Job
Only the number is wanted: how many lines below contain "name"?

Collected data

════════════════════

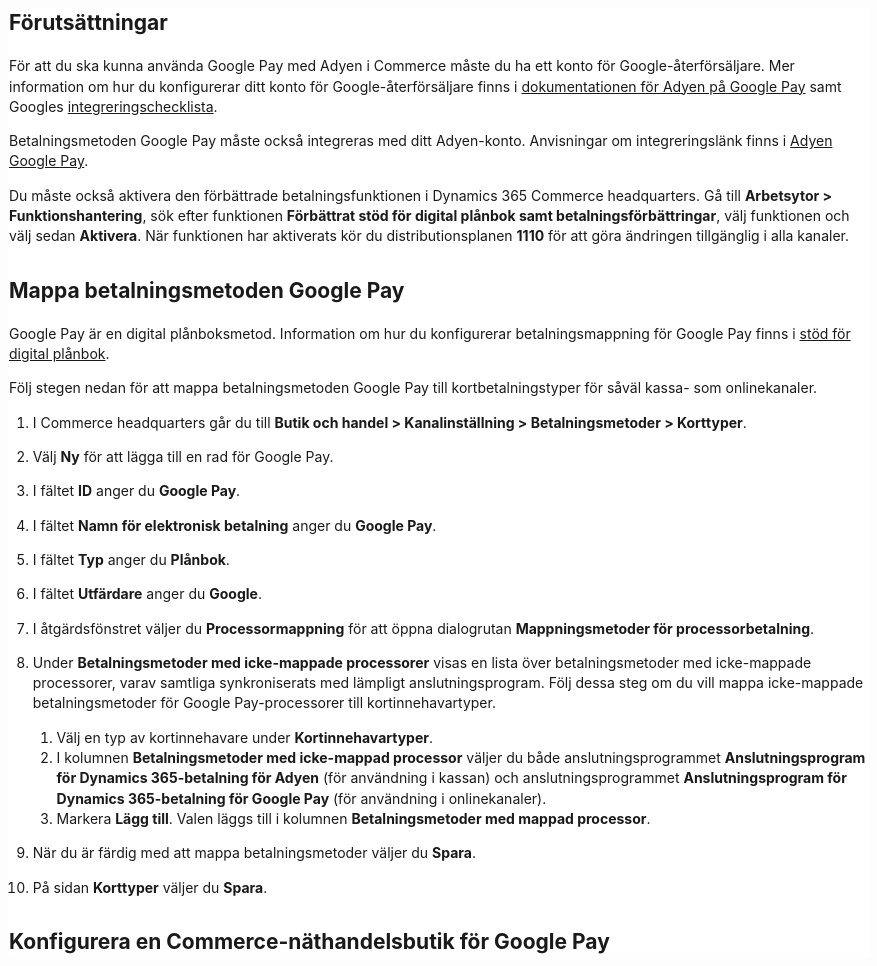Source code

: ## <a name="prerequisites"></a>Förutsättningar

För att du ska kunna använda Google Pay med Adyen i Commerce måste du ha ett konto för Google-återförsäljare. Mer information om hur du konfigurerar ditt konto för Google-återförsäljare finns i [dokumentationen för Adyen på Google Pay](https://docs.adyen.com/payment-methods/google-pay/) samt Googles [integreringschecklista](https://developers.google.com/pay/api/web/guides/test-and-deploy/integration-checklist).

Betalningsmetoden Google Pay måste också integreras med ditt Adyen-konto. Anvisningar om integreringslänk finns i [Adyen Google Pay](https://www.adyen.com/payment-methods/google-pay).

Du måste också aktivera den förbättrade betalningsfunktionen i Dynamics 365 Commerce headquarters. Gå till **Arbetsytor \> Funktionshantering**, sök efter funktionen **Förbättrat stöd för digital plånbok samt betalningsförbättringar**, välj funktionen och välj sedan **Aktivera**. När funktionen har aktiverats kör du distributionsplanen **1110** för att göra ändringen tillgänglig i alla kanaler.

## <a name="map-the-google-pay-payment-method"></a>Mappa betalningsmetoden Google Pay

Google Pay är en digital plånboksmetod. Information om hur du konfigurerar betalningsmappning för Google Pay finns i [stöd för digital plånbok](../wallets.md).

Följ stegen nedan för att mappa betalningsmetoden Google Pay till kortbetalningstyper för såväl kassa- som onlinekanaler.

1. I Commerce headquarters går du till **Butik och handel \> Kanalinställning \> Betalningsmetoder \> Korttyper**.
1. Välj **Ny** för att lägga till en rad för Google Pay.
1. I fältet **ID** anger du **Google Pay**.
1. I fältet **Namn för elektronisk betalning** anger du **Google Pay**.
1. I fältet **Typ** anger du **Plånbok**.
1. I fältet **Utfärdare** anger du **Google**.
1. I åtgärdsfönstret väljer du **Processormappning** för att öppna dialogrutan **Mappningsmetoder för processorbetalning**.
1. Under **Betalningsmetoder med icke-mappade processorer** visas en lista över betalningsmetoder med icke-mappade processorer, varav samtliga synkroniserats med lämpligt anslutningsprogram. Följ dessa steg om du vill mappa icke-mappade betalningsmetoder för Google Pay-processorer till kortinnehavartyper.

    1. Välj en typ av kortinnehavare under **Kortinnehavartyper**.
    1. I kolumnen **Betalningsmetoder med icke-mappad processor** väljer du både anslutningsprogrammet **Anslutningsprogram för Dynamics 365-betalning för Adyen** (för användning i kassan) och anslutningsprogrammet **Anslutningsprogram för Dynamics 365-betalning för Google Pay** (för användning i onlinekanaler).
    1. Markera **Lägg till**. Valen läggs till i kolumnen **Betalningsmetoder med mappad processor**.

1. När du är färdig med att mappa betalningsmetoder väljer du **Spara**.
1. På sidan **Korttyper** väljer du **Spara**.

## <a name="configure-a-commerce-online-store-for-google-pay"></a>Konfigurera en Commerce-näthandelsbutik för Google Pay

════════════════════

Answer to the problem
3